Top of SOURCE DOCUMENT
When you feel like a piece of dog shit being scraped off the floor, you grow to despise yourself.
You start to despise your life. Unhappiness starts to creep up on you…
And that self hatred eventually drives you to bully others who are “happier” than you are. Or whatever it is the bully is lacking in their lives.
The natural response if you’re a victim is to hate the person who’s bullying you. Or even hate yourself.
That makes sense.
That being said, what is the goal of a bully? And how can it help you if you’re being bullied?
Knowing what and why a bully does what they do can help you avoid it all together. This isn’t a full proof plan, of course.
There are many other variables and different types of bullies. But soak in these 7 reasons why bullies bully.
Then you’ll be able to approach and deal with it better since you’ll have a greater understanding of what’s happening.
Not to mention why it’s happening!
7 Goals Of A Bully…
1. To fill the hole of unhappiness they have
Have you ever seen a happy person bullying somebody? That’s about as rare and impossible as seeing a unicorn running across a busy road.
Happy people don’t bully, hate, despise, or try putting others down. Bullies are the opposite.
Bullies have personal issues and problems just like the rest of us.
The difference is – they can’t deal with it, so they find a way to fill the missing “void” of happiness by trying to crush your happiness.
There’s no worse feeling than unhappiness. This doesn’t justify it, but it’s one of the main reasons bullies bully in the first place.
2. To feel superior
“Everybody loves to find fault, it gives a feeling of superiority.” – William Feather
Bullies feel inferior. They feel LESS than the person they’re bullying. Bullies feel pathetic, hopelessness and sadness inside.
To overcome this feeling, they pick out people (who seem weaker) to bully.
A bullies goal is to make their victims feel even less important than the bully feels about themselves.
If you do something, and nobody challenges it, it gives you a feeling of power and superiority.
You feel as if you’re the man in charge and you’re the one calling the “shots”.
That’s what happens when you have poor self esteem. When your self esteem is long gone, you lose power.
And unfortunately, some of us seek that power through weak-minded methods.
3. To act bigger than they actually are
In the mind of a bully, they’re Goliath and you’re David. Or at least that’s what they’ll have you believe through their behavior.
Truth is: on the inside they feel small, insignificant, and as worthless as a used piece of toilet paper after doing a number 2.
Similar to my last point about superiority, If a bully makes you feel “small”, they’ll feel “bigger” and more “powerful” even if they’re really not.
If you can wrap your head around this fact, there’s nothing a bully can do to hurt you.
And there’s not a thing you’ll be afraid of that a bully could dish out verbally, or physically.
It’s all a mental game. David knew this, which is why David defeated Goliath regardless of how “big” Goliath was in comparison.
4. To make their presence known
Before you can know I exist, I first need your attention.
Bottom of SOURCE DOCUMENT
Top of EXERCISE DATA
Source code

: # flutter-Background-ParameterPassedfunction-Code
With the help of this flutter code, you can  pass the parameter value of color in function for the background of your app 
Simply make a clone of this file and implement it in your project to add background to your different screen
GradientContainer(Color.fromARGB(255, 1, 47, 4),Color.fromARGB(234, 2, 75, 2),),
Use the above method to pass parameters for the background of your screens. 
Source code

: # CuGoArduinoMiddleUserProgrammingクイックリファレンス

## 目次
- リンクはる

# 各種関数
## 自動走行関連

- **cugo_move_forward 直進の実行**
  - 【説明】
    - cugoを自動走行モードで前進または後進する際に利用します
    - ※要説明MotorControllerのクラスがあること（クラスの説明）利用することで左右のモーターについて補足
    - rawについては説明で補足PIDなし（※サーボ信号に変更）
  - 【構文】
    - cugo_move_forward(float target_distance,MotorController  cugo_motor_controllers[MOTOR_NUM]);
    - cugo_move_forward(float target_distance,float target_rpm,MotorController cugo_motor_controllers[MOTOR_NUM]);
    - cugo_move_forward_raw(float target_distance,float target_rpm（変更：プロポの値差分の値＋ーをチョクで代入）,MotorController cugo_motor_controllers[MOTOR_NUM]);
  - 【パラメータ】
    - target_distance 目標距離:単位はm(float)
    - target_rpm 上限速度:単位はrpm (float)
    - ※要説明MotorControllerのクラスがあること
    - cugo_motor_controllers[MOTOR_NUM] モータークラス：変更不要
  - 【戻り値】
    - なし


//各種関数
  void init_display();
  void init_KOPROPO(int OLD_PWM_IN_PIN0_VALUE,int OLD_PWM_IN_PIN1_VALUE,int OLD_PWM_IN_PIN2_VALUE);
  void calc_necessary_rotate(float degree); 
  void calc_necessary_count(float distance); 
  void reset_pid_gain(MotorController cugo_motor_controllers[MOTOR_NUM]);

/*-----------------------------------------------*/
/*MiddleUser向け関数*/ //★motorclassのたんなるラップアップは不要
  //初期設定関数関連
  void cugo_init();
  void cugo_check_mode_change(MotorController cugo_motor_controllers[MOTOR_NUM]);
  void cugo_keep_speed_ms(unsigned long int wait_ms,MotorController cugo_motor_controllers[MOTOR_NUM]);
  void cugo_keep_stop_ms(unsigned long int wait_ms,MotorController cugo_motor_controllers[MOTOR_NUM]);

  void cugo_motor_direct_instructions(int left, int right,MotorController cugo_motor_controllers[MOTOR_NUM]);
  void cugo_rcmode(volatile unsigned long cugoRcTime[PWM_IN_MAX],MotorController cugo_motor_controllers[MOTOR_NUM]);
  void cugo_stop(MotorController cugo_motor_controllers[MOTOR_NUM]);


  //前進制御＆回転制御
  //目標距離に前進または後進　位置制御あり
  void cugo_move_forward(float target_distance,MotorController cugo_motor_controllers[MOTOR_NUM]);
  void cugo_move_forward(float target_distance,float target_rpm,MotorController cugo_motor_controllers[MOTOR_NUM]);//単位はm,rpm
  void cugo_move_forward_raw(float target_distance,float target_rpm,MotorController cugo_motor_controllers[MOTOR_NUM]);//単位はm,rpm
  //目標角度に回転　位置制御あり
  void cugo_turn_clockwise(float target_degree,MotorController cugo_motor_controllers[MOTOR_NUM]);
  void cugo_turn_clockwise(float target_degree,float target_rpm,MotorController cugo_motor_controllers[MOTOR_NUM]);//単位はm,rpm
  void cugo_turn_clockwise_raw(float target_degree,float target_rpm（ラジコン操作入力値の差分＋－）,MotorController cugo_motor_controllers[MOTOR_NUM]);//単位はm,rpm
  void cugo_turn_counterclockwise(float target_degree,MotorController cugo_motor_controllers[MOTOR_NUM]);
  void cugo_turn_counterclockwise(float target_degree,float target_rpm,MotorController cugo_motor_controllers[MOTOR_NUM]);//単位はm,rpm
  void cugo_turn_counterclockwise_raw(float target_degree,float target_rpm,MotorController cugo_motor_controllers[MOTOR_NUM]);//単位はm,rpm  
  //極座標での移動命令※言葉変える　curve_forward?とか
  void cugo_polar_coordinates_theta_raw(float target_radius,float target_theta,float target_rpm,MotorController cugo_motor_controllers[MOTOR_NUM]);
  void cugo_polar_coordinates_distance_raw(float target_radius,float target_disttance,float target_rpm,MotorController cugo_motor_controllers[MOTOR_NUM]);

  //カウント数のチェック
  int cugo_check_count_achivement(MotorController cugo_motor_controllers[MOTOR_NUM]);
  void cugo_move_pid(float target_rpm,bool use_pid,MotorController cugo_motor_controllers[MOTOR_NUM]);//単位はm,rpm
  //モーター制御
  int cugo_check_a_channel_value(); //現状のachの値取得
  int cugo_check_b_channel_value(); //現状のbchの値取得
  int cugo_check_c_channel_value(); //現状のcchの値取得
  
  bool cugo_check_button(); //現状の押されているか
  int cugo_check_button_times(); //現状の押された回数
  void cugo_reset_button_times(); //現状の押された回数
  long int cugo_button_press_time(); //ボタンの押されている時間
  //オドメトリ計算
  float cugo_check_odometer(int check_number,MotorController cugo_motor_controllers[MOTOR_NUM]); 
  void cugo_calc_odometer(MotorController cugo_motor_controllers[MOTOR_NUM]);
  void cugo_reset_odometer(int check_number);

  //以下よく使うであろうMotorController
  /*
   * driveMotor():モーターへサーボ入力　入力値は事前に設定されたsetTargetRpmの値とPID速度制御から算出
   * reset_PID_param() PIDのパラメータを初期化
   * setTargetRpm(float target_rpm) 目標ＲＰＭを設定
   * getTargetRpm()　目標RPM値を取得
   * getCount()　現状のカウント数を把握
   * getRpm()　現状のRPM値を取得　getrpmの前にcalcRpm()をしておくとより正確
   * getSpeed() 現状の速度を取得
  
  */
Bottom of EXERCISE DATA
#### DIRECTIONS:
Continue the article on why bullies bully from the point where it stops. The items were taken from a separate source, not from the article on why bullies bully.

#### ANSWER:
Depending on how badly I want your attention, and how I go about getting your attention, reflects how high or low my self esteem is.
When it comes to bullying, a bully’s top priority is to make their presence known to you.
If they don’t make themselves known, they’ll have a better chance of winning £100 million by playing the national lottery than getting your attention.
Once a bully has your attention, they feel important, wanted, powerful, and worthy.
And depending on how you react to what a bully says or does, you’ll prove they’re important by giving them the attention they crave.
On the surface a bully is a scum bag. A hater. A negative person.
But below the surface, they’re suffering from a “lack” of attention, love, or whatever it is that’s missing from their lives.
How knowing this can help you overcome bullying
I’ve been bullied before. I know the experience first hand, and from a third person perspective.
I know of the thoughts that go through your mind.
Thoughts like –
“why is this happening to me”
“what did I ever do wrong”
“What’s wrong with me?”
And similar thoughts and feelings you’ll experience if you’re going through it.
But by knowing these 4 points, my aim is to open your mind and help you understand what you may not have before.
The problem isn’t you.
You’re NOT the issue, or the reason they decided to bully you. Pick on you. Hurt you. And make your life miserable for no good reason.
The reason is THEM.
The bully is the person with the problems, issues, pains and misery. And you (or anyone they can find) are nothing but stress relievers.
It’s not easy or simple to overcome bullying, but I will say this:
If you know deep down what’s happening isn’t right, then fight back.
Even if that means getting physical. Even if that means standing your ground, shouting, or giving a bully a taste of their own medicine.
Or any other way you can think of that will help. Because even if you report someone who’s bullying you, it won’t end there. Another person will try bullying you.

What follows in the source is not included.